Un tempo fu Socrate, il modello di saggio tramandatoci dall’antichità, che odiava i libri e professava la fede nella cultura orale e nel dialogo come unico mezzo di trasmissione della conoscenza.
Dopo che Platone – con olio di gomito e sindrome da tunnel carpale – mise per iscritto con memoria elefantina tutti i pensieri del maestro, Aristotele diede un taglio al dibattito e preferì lasciare tutto nero su bianco. E di tempo ne dovette avere per stare seduto e scrivere, vista la fascite plantare da walking peripatetico che lo flagellò, costretto con talloniera e bastone, probabilmente quello stesso con cui incroccava Alessandro (Magno) quando sbagliava un dattilo recitando Omero.
E quegli scritti furono tramandati in un processo interminabile sui supporti più svariati, dalla pietra, al papiro, alle tavolette di legno cerate, dalla pergamena fino alla carta, passando dai formati extra large delle XII tavole o del Corpus iuris civilis, a quelli small ed estremamente glam nelle loro copertine intarsiate, tipo quelli che la “faraonessa” Berenice o le regine europee se li portavano in borsetta per ammazzare il tempo quando i mariti erano in guerra e la servitù maschile troppo impegnata per dividere un mezzo zabaione con loro.
Tra le qualità che si possono scorgere in un libro che, come si è detto, possono essere svariate, spesso, se ne sottovaluta una sorprendente: il profumo.
Ah, ma perché i libri profumano? Ihihih – rise il volgo ignorante e con loro i teorici della New Economy.
È un profumo particolare, di quelli che si propongono con odore fortissimo, quasi un pò secco e ficcante, sgradevole all’impatto, ma che poi per una chimica naturale, favorita anche dalla curiosità, diventa man mano piacevole fino a scomparire (e bisognerà prima o poi incominciare a leggere, mica siamo in profumeria!).
Per intenderci è quello molto comune nelle biblioteche meravigliosi che li ospitano da secoli. Ma anche nelle librerie dei nostri nonni dove testi datati giacciono, come in un sonno semieterno, in un angolo di una mensola o di uno scaffale, attendendo che qualcuno con arti negromantiche li resusciti. Una volta padrone dello spazio, scuote prima l’olfatto e poi tutti i canali sensoriali, quasi a generale un terremoto interiore, che solletica l’immaginazione fino a far ripensare alle mille dita delle mille persone che quella carta hanno sfogliato.

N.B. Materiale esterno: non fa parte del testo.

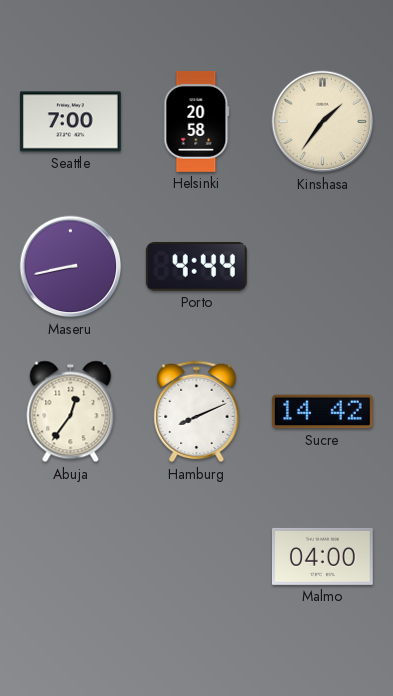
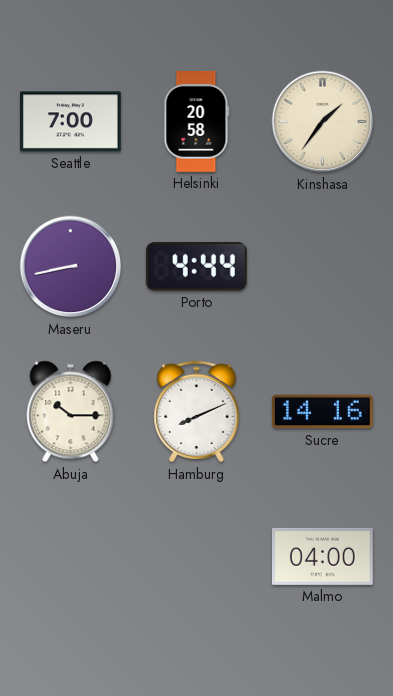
Abuja: 12:36 -> 10:15
Sucre: 14:42 -> 14:16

Su molti di essi giacciono le tracce biologiche di chi con certosina pazienza li ricopiò, chi li consultò, chi li lanciò in un impeto d’ira leggendo qualcosa che non gradiva (caro lettore timorato di Dio, non te la prendere; in effetti la terra è rotonda e gira intorno al sole). Insomma il libro racconta una storia di uomini, di mondi reali o metafisici, ma è anche la vita, nella composizione naturale del suo supporto cartaceo e nella chimica organica che continua a contrastare eroicamente l’usura del tempo.
Eppure quel profumo non tutti possono coglierlo e raccontarne gli effetti quasi inibitori. Non a caso esso vaga nell’aria con prudenza, si manifesta solo a pochi prescelti, evitando accuratamente di finire sotto le narici di Elizabeth Arden e nel giro di pochi giorni in una vetrina della Profumeria Nose al 20 di rue Bachamount a Paris.
Bisogna, quindi, mettersi in lista di attesa come per avere un posto in prima fila a Brodway per Cats oppure un appuntamento con quel certo strizzacervelli londinese che ha risolto l’enigma di Amanda Lear?!
No, qui i soldi, le mode, il glamour non rientrano nella strumentazione per la sopravvivenza; non è la giungla metropolitana ma il giardino di Sophia, che apre le sue porte naturalmente e senza chiedere nulla in cambio, tranne un’anima disposta a farsi frantumare in mille cuoricini per, poi ricomposta dal piacre, diventare adepta dell’eresia del nuovo millennio che si chiama CULTURA.